Document text ▸
····················

Harry Owens and his Royal Hawaiians – “Voice of the Trade Winds”

Search the world over for enchanting and romantic music and you will find none to compare with that of the Hawaiian Islands. For here is the music of leisure, happy vacation times, and fond “Alohas”…music that is the memory of the blue Pacific.

Distinguished far and above the many who play and sing of this island paradise is the name of Harry Owens, leader of the famous Royal Hawaiians. An accomplished musician, conductor and composer of many famous Hawaiian songs, Owens is world-renowned for his interpretation of this lovely and ever-popular musical art.

This is the sentimental song of the tropics…the dreamy nod of the palms…the soft sound of gently-breaking waves on golden sands. This is the Voice of the Trade Winds – Hawaii!

21958656551_e4c83df750_bWho wouldn’t want to listen to that? Such is the description of Harry Owens’s album Voice of the Trade Winds, a dreamy, lush record of Hawaiian orchestral music.

Several of the tracks are well-known standards (“My Little Grass Shack,” “Blue Hawaii”) with five Owens originals, including the title track and “Sweet Leilani.”

This album first came on my radar from Trader Sam’s Grog Grotto at the Polynesian Village Resort in Walt Disney World – it can be seen hanging on the wall above the bar.

····················

Actions to take ▸
1. In the Voice of the Trade Winds text, switch "enchanting" to "captivating" and give the passage from "Search the world" up to and including "ever-popular musical art.".
2. Answer these from the Voice of the Trade Winds text:
(a) What is the name of the group Harry Owens leads?
(b) How many Owens originals does the album include?
(c) Where is the album hanging at Trader Sam's Grog Grotto?

Material provided ▸
····················

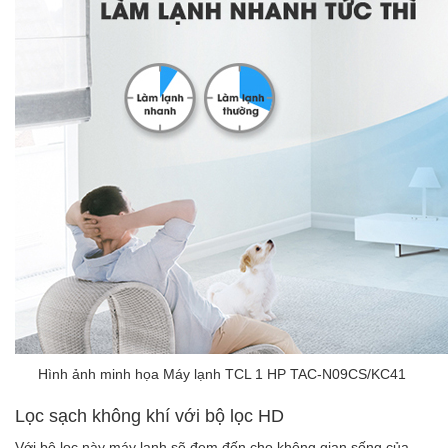
Hình ảnh minh họa Máy lạnh TCL 1 HP TAC-N09CS/KC41
Lọc sạch không khí với bộ lọc HD
Với bộ lọc này máy lạnh sẽ đem đến cho không gian sống của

····················

Set of answers ▸
1.
Search the world over for captivating and romantic music and you will find none to compare with that of the Hawaiian Islands. For here is the music of leisure, happy vacation times, and fond “Alohas”…music that is the memory of the blue Pacific.

Distinguished far and above the many who play and sing of this island paradise is the name of Harry Owens, leader of the famous Royal Hawaiians. An accomplished musician, conductor and composer of many famous Hawaiian songs, Owens is world-renowned for his interpretation of this lovely and ever-popular musical art.

2.
(a) The Royal Hawaiians
(b) Five
(c) On the wall above the bar